Caldesmon is an actin- and myosin-binding protein found in smooth muscle that inhibits actin activation of myosin ATPase activity. The activity of caldesmon is controlled by phosphorylation and by binding to Ca(2+)-calmodulin. We investigated the effects of phosphorylation by p(21)-activated kinase 3 (PAK) and calmodulin on the 22 kDa C-terminal fragment of caldesmon (CaD22). We substituted the major PAK sites, Ser-672 and Ser-702, with either alanine or aspartic acid to mimic nonphosphorylated and constitutively phosphorylated states of caldesmon, respectively. The aspartic acid mutation of CaD22 weakened Ca(2+)-calmodulin binding but had no effect on inhibition of ATPase activity. Phosphorylation of the aspartic acid mutant with PAK resulted in the slow phosphorylation of Thr-627, Ser-631, Ser-635, and Ser-642. Phosphorylation at these sites weakened Ca(2+)-calmodulin binding further and reduced the inhibitory activity of CaD22 in the absence of Ca(2+)-calmodulin. Phosphorylation of these sites of the alanine mutant of CaD22 had no effect on Ca(2+)-calmodulin binding but did reduce inhibition of ATPase activity. Thus, the region between residues 627 and 642 may contribute to the overall regulation of caldesmon's activity.

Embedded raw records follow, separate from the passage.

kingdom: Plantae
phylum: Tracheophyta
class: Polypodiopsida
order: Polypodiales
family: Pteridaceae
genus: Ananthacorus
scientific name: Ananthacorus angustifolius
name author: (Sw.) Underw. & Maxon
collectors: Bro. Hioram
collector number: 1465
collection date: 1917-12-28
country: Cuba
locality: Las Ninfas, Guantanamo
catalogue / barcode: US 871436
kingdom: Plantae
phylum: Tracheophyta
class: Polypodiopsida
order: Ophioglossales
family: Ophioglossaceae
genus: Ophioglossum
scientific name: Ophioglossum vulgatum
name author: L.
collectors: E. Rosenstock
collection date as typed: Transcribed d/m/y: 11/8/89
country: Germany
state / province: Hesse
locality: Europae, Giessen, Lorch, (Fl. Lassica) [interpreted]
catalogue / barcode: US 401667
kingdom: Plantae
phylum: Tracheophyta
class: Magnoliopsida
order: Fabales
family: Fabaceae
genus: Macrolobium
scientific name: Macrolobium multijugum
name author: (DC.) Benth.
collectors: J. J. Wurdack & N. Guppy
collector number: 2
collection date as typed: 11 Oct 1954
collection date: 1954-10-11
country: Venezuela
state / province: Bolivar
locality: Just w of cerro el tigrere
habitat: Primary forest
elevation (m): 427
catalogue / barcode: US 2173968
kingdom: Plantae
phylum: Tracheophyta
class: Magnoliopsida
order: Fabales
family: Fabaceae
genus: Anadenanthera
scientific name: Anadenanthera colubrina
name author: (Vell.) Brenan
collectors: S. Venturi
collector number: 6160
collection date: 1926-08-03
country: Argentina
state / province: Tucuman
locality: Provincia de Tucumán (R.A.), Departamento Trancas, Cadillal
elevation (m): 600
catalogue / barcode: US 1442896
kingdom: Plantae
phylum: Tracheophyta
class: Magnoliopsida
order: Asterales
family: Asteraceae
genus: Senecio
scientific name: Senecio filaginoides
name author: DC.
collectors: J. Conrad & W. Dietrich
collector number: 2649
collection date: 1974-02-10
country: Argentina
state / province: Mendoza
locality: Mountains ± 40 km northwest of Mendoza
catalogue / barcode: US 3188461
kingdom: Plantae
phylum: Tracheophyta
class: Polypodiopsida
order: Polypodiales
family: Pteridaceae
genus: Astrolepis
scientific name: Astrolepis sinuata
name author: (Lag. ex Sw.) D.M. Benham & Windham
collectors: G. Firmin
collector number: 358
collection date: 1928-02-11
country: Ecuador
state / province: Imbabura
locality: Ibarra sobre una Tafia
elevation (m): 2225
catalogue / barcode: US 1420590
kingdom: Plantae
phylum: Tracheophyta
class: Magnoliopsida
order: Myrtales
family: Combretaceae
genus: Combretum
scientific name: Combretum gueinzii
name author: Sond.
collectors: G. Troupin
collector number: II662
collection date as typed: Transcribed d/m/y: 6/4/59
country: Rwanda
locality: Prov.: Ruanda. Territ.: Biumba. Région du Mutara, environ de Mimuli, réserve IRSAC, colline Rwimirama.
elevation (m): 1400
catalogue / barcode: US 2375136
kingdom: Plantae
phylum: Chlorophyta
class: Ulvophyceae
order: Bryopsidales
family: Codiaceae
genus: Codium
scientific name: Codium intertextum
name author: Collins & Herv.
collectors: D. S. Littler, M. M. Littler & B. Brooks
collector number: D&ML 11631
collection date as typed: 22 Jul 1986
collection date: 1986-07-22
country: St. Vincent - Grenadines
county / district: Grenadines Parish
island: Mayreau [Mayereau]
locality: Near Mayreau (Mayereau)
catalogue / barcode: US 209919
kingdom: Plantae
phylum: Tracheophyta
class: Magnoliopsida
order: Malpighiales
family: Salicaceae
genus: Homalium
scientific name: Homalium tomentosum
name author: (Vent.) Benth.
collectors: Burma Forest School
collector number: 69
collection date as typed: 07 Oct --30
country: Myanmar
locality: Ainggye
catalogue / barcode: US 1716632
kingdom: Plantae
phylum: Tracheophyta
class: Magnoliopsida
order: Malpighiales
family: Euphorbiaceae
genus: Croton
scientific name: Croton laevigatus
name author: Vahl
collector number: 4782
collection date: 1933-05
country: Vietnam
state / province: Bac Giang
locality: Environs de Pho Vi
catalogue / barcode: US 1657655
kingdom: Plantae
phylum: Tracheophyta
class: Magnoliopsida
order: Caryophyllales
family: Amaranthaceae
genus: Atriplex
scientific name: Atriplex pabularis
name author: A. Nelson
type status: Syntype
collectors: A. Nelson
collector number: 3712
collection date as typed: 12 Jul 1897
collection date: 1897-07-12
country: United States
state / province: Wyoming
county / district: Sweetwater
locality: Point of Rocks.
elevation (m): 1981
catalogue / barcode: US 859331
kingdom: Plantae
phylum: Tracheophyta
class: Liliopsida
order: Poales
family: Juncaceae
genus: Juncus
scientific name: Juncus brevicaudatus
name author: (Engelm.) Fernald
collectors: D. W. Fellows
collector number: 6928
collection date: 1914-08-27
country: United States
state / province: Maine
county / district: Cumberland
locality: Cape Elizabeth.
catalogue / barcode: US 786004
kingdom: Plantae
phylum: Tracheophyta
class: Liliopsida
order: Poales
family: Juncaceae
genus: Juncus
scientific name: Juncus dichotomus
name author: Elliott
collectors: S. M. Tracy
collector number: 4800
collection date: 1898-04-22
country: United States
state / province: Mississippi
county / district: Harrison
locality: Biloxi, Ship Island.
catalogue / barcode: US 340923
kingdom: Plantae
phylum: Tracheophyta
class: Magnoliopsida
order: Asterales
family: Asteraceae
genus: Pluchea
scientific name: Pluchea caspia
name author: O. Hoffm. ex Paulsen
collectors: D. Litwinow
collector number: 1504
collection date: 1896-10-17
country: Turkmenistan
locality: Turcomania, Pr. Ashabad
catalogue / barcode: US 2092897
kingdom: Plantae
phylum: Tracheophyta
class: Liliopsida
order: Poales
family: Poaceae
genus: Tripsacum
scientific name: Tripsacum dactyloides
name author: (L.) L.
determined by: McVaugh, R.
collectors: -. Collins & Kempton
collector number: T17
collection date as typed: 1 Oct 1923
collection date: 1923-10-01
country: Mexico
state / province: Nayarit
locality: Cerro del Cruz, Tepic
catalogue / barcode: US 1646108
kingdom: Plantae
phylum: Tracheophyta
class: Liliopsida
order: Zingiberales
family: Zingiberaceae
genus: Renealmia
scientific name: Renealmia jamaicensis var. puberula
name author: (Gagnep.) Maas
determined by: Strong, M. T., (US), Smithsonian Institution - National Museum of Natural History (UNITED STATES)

钙调蛋白是一种存在于平滑肌中的肌动蛋白和肌球蛋白结合蛋白,可抑制肌球蛋白 ATP 酶的活性。钙调蛋白的活性受磷酸化和与 Ca(2+)-钙调蛋白结合的控制。我们研究了 p(21)激活激酶 3(PAK)和钙调蛋白对钙调蛋白 22 kDa C 末端片段(CaD22)的磷酸化作用的影响。我们用丙氨酸或天冬氨酸分别替代主要的 PAK 位点丝氨酸-672 和丝氨酸-702,模拟钙调蛋白的非磷酸化和组成性磷酸化状态。CaD22 的天冬氨酸突变削弱了 Ca(2+)-钙调蛋白的结合,但对 ATP 酶活性的抑制没有影响。用 PAK 对天冬氨酸突变体进行磷酸化导致 Thr-627、Ser-631、Ser-635 和 Ser-642 的缓慢磷酸化。这些位点的磷酸化进一步削弱了 Ca(2+)-钙调蛋白的结合,并降低了 Ca(2+)-钙调蛋白不存在时 CaD22 的抑制活性。CaD22 丙氨酸突变体这些位点的磷酸化对 Ca(2+)-钙调蛋白的结合没有影响,但确实降低了 ATP 酶活性的抑制。因此,残基 627 至 642 之间的区域可能有助于钙调蛋白活性的整体调节。